My body.
Milk fucks with my body.
When I was young, nothing would get my grandmother’s anger going faster than me trying to ditch my cereal, or yogurt, or porridge.
I hated milk as a kid.
The taste of it sucked.
It always tasted metallic and acidic to me.
It made my stomach sore.
Within an hour of drinking milk my asshole would become extremely itchy.
The cramps sucked.
So, I used to try to dump my cereal into the toilet.
But grandma caught me and after that she would hover over me and would crack the back of my hands with her wooden soup spoon.
I even tried to discretely dump my cereal into the garbage.
I had to eat my cereal out of the garbage when she caught me.
I once tried to hide my cereal in the floor register.
Got caught and had to scoop it out and eat it.
After grandma moved out, Richard and Sue would leave for work early and leave my brother and I at home to get ready for school by ourselves.
I’d eat my cereal dry and flush the milk.
After I moved out of the house when I was 16 I didn’t really have steady housing until I was about 23. So I never had the need for milk and never drank it again.
As a child, I only had ice cream on the rare occasion. Ice cream always tasted nice.
Well, between the time I moved out and the year 2000, I had never really had much in the way of dairy or ice cream, but I got bit by the ice cream bug while I was living on Barclay St. in the west end of Vancouver.
Went into the Dairy Queen for some totally out of the blue reason and I had a sundae.
Finished it.
And then about 5 minutes later I knew I was in trouble.
I barely made it back to my apartment before all hell broke loose.
It was like my colon exploded.
The smell was rancid.
And the amount of blood was disturbing.
So, off to the doctor I went.
“Anyone in your family lactose intolerant?”
Not sure.
“Well, why don’t you wait a couple of weeks and try some dairy again? You might have just had a stomach bug that coincided with you eating ice cream. I wouldn’t worry”
So, I waited about two months and challenged ice cream again.
Same result.
Went back to the doctor.
“Well, I don’t think we need to waste time testing you, it’s fairly obvious that you can’t process lactose. You might want to stay away from dairy”.
I did some reading on lactose intolerance, and pretty well everything that was indicated as being a symptom of lactose intolerance, I had.
I wondered if grandma knew that I was lactose intolerant.
Did my father know?
Obviously not.
Or so I thought.
In the summer of 2011, after I had obtained my social service records from the Alberta Government, I started filling ATI requests with other provincial governments.
In my hospital records from the IWK children’s hospital were numerous notes about how I would become very colicky and I was exhibiting rectal bleeding.
After a few rounds of testing it was determined that I was lactose intolerant and that I was to be placed on a dairy free diet. This was in 1975.
Two years before grandma would come to live with us full time.
Two years before she practically started funnelling the fucking crap down my throat.
I don’t know how many kids were forced to eat cereal out of the garbage, but I still dry heave when I think about it.
Richard would have written my lactose intolerance off as being just a way for me to get attention. But then again, he just really didn’t give a fuck.
Grandma? She had a lot of issues. Maybe she was too drunk to remember being told that I was lactose intolerant.
These days I survive just fine.
Having ice cream like treats isn’t a problem as there are dairy free soy based products, or even treats like sorbet. And even lactose free dairy exists.
There are still the occasional screwups no matter how careful I am.
I had a donair platter a couple of weeks ago. The store I go to has two styles of Tzatziki sauce. Regular and lactose free.
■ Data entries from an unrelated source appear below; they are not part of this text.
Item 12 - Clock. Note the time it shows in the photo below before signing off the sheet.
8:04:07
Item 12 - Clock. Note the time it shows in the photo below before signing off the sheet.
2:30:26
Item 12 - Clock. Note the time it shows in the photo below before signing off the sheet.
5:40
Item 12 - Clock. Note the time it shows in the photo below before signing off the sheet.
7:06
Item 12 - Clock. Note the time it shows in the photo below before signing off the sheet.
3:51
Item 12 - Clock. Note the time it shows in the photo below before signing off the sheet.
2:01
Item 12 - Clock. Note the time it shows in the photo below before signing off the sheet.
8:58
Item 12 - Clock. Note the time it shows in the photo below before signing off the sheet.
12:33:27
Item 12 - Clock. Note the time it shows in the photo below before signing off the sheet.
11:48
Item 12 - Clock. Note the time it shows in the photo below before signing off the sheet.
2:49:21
They goofed on the order and gave me regular tzatziki sauce. Yep, it was as painful as could be after about 10 minutes. And I just barely made it home in time.
I drink soy cappuccinos and soy hot chocolates. The baristas at the local coffee shops are great, but occasionally a mixup is made. Usually the acidic taste will tell me that they used real dairy.
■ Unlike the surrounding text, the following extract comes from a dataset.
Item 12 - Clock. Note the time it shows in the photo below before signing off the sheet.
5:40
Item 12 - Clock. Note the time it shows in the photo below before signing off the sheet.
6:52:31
One of the side effects of lactose intolerance is malabsorption. The more lactose one consumes, the more inflamed their small intestines become. The more inflamed the small intestine becomes, the less able it is to absorb required nutrients and minerals.
Probably explains why I was an under weight runt for most of my childhood and why the docs at the IWK noted that I was anorexic.